3934

Nigar'ın 69. Günü

Nigar akşam yemeğinden sonra bulaşıkları yıkarken düşünceliydi. Birazdan pavyona gidecekti ama çocukların hiç uyumaya niyetleri yok gibiydi. Ellerini kurulayıp salona geçti. Çocuklar koltuklara yayılmış televizyon seyrediyorlardı. Lale’nin yanına oturup sarıldı kıza.

NİGAR- Yatmıyor musunuz?

LALE- Şu dizi bitsin yatacağım ben.

SİNAN-Ben seni bekliyorum hala.

NİGAR- Neyimi bekliyorsun?

SİNAN- Bu gece çalışmaya gitmeyecek misin?

Nigar göz ucuyla annesine baktı.

NİGAR- Gideceğim. Ama sen beni niye bekliyorsun onu anlamadım? Arkamdan su mu dökeceksin?

Lale güldü.

SİNAN- Yok be hala, seni götüreyim, gece gece…

NİGAR- Bak bak büyümüş de halasını koruyacakmış.

SİNAN- Ne sandın?

NİGAR- Deli deli konuşma. Daha önce nasıl gidiyorsam yine öyle giderim. Sen yat uyu, yarın okulun var.

SİNAN- Ne olacak ki? Seni götürür gelirim. Nerede gideceğin ev?

NİGAR- Oğlum saçmalama. Yat uyu, iş çıkarma başıma. Bir de senin derdine düşmeyim, nasıl dönecek bu bebe diye.

SİNAN- Ya hala, ne olacak?

Nigar ayağındaki terliği çıkarıp fırlattı Sinan’ın kafasına. Lale kıkırdadı.

NİGAR-Sus len! Git bana bir kahve yap, köpüğü bol olsun.

-o-

Hamza pavyonda hazırlıkları kontrol ediyordu. Bir kenardan sakız çiğneyip sigara içerek kendini seyreden Mehtap’ı gördü. Hemen kafasını başka tarafa çevirdi.

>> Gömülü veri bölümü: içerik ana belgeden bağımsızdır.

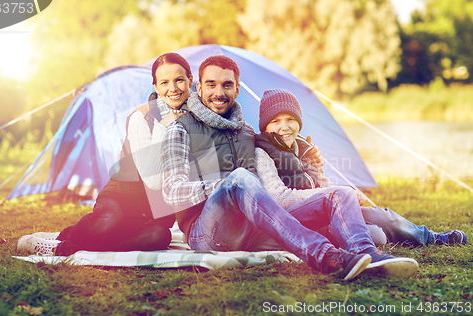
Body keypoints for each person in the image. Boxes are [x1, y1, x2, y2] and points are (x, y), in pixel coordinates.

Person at [161, 55, 418, 280]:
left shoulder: (247, 131)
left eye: (227, 84)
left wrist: (307, 159)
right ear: (199, 87)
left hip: (253, 226)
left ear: (237, 89)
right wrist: (225, 185)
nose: (219, 92)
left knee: (340, 194)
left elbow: (277, 154)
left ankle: (367, 254)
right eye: (211, 84)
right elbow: (170, 192)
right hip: (207, 233)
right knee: (239, 178)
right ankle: (325, 256)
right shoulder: (180, 129)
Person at [17, 52, 193, 256]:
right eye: (164, 82)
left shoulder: (197, 121)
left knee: (159, 237)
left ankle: (66, 236)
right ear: (156, 87)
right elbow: (153, 180)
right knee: (108, 219)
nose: (172, 88)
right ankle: (59, 246)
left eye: (179, 80)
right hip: (121, 198)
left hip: (155, 215)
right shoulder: (141, 117)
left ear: (190, 80)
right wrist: (166, 124)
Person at [254, 88, 467, 248]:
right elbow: (278, 197)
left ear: (299, 122)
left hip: (329, 208)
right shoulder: (262, 153)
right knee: (377, 237)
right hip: (299, 220)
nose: (285, 127)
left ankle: (430, 236)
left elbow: (323, 182)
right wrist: (337, 195)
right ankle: (357, 239)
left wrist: (343, 193)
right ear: (265, 126)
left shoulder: (304, 148)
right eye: (276, 121)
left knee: (384, 217)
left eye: (291, 119)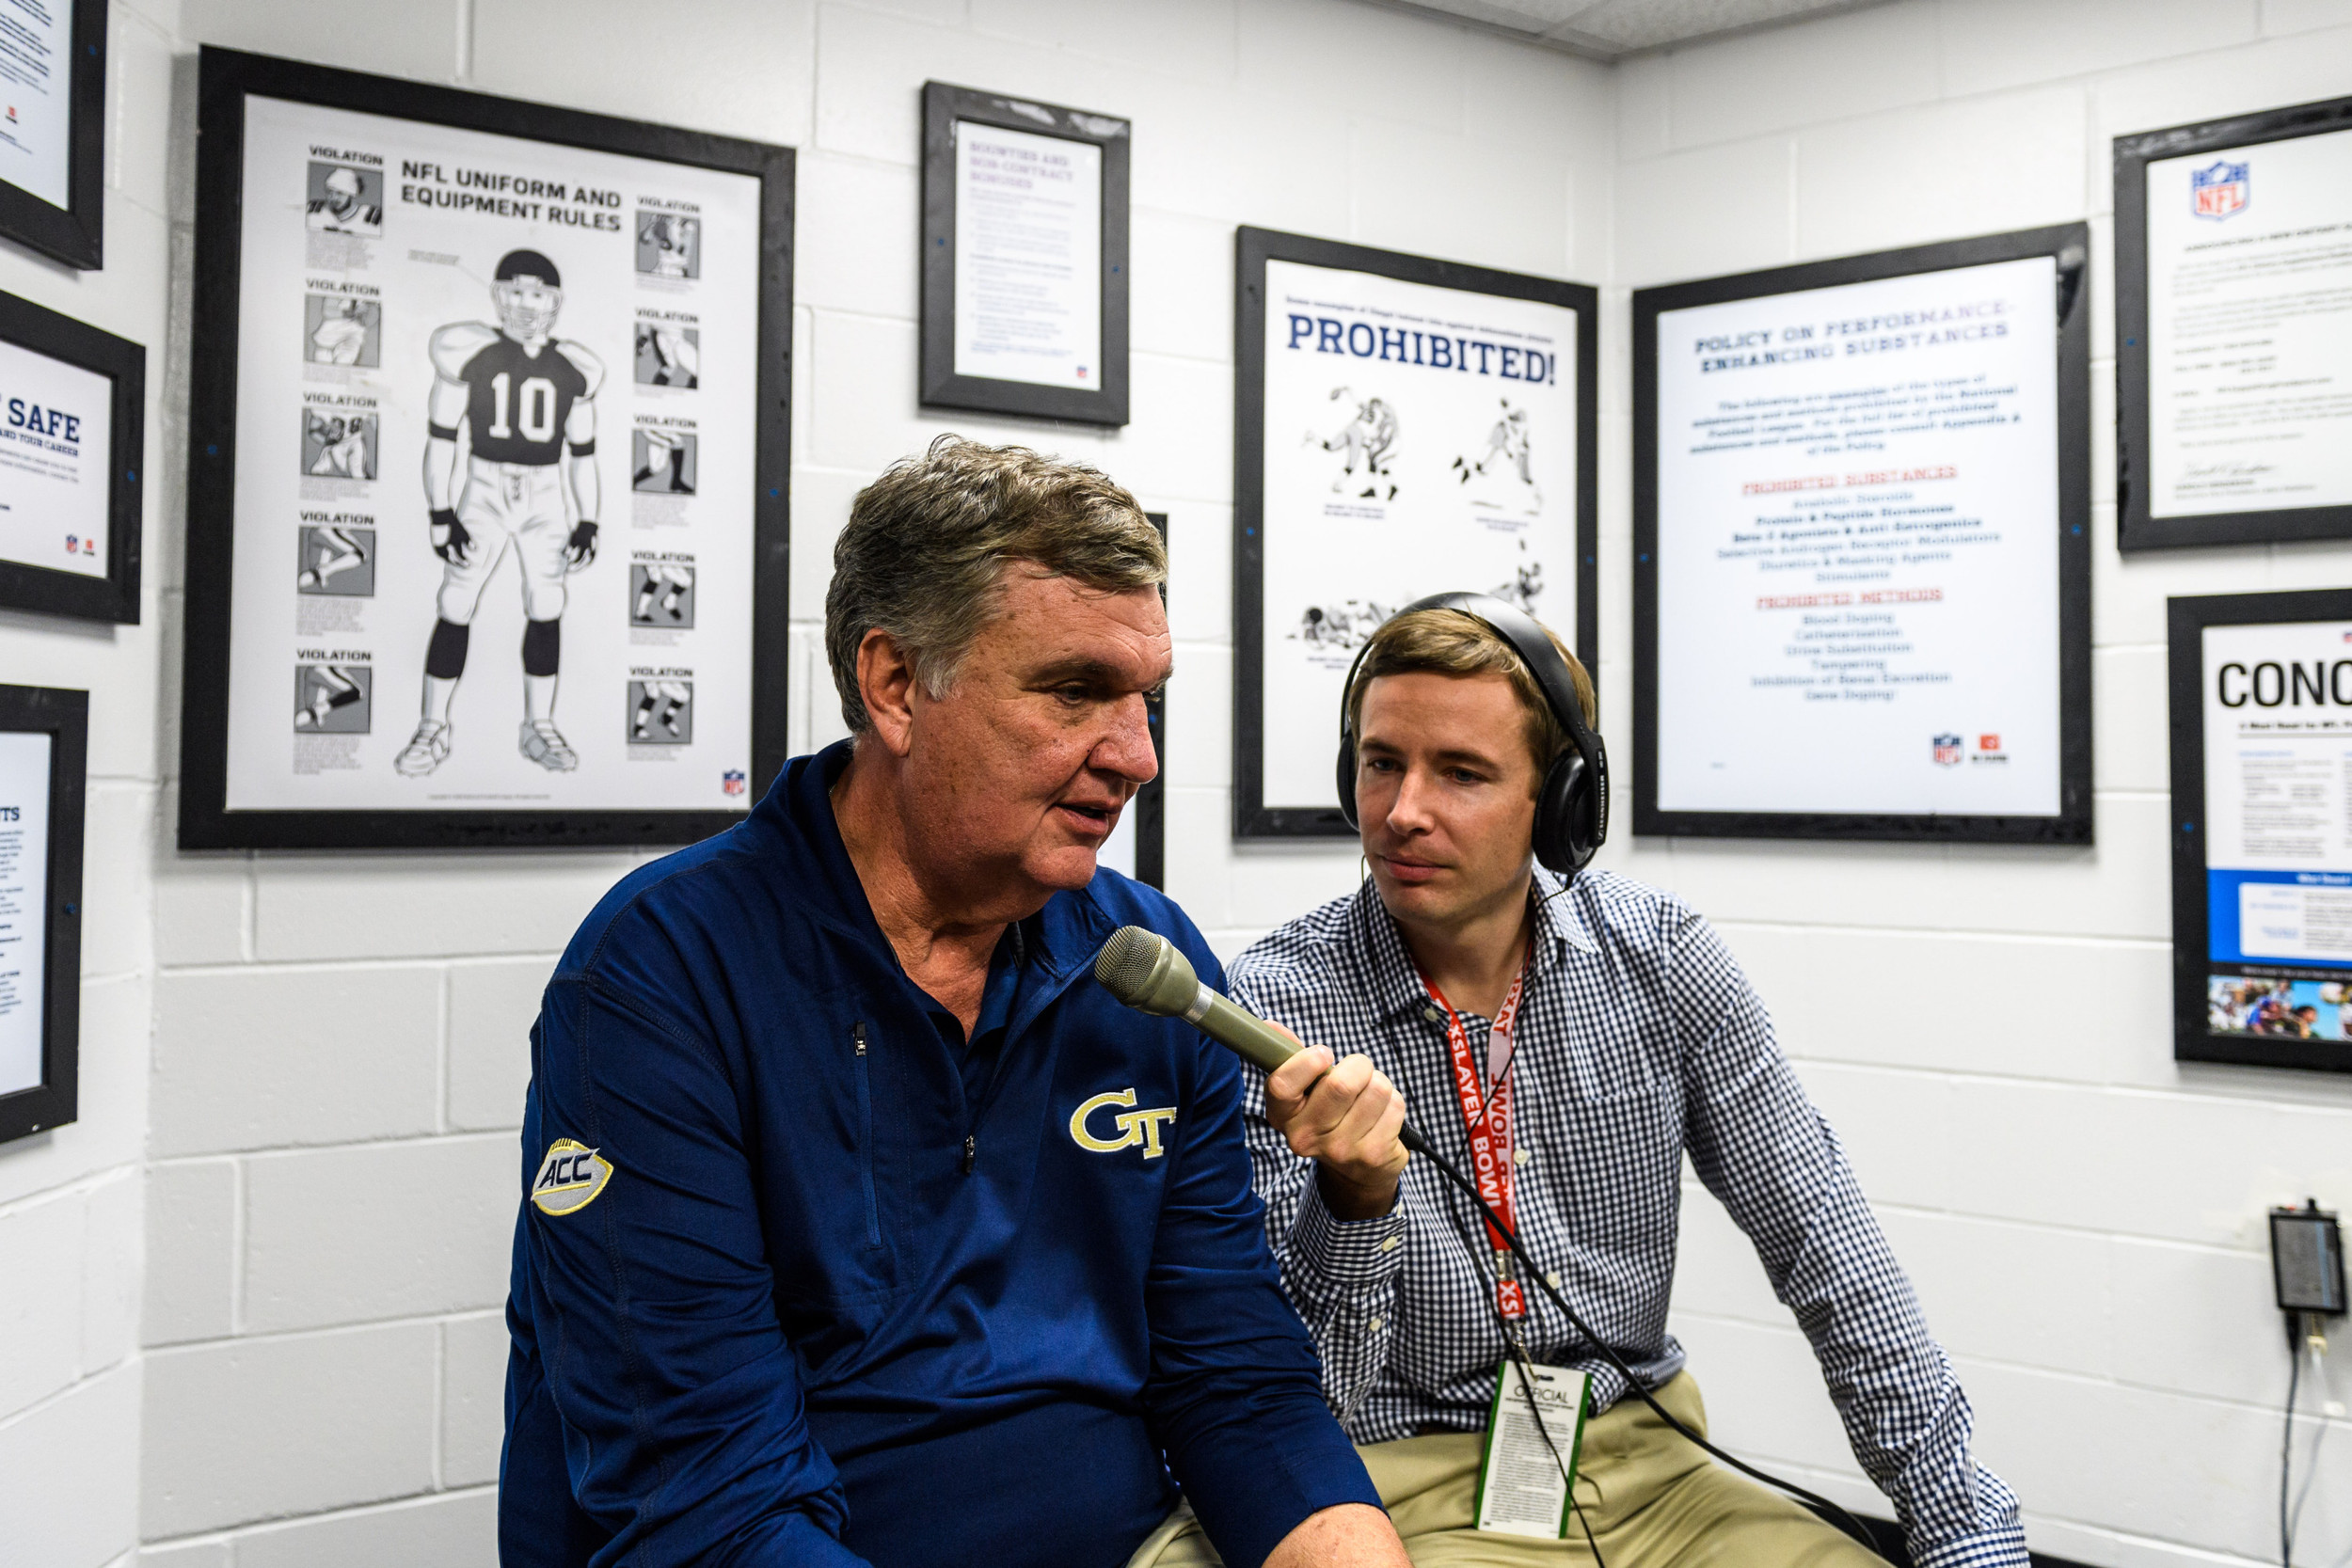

HAMZA- Oğlum bana viski getir!

GARSON- Emredersin abi.

Hamza sahnede prova yapan çalgıcıların yanına gidip onları dinlemeye başladı. Mehtap arkasından yanaştı.

MEHTAP- Bana da ısmarlasa. Eski günlerdeki gibi.

Hamza bir pisiliğe bakar gibi baktı kadına.

HAMZA- Sıçtırma eski günlerine Mehtap! Düş yakamdan.

Mehtap bozuldu, gözleri doldu.

MEHTAP- Bu kadar hayvan olmana gerek yok! Ne oldu? Nigar hanım yine…

Mehtap lafını tamamlayamadan suratının ortasına tokatı yedi.

HAMZA- Defol git gözümün önünden! Bir daha da Nigar’ın adını ağzına alma!

Bu esnada çalmayı bırakan müzisyenlere dönüp bağırdı.

HAMZA- Ne duruyorsunuz ulan! Ayı mı oynatıyoruz burada!

Müzisyenler korkuyla çalmaya başladıklarında Mehtap ağlayarak içeri kaçtı.

-o-

Nigar ayakkabılarını giyip evden çıkarken Sinan konuşmaya devam ediyordu.

SİNAN- Hala bari dolmuşa kadar geleyim. Ne olursun?

NİGAR- Ya oğlum deli etme beni ya! Bu saatte ne dolmuşu?

SİNAN- Ee, yürüyerek mi gideceksin?

NİGAR- Yok! Balkabağı araba olacak, fare prensler kapımı açacak! Kaç kere söyleyeceğim, caddeden şöförü alıyor kadının diye?

SİNAN- E tamam oraya kadar geleyim?

NİGAR- Şimdi kafanı kıracağım ha! Sen evdekilere göz kulak ol yeter!

Çocuğu içeri itip kapıyı çekti. Karanlık sokaklarda hızlı hızlı yürümeye başladı.

Sinan ne yapacağını şaşırdı.

SİNAN- Ne yaptım ya ben şimdi?

LEYLA- Oğlum kızdırma halanı. Zaten yoruluyor. Hadi bana bir su getir sen.

LALE- Ben getiririm babaanne.

Sinan kendini koltuğa atıp boş boş televizyona bakmaya başladı.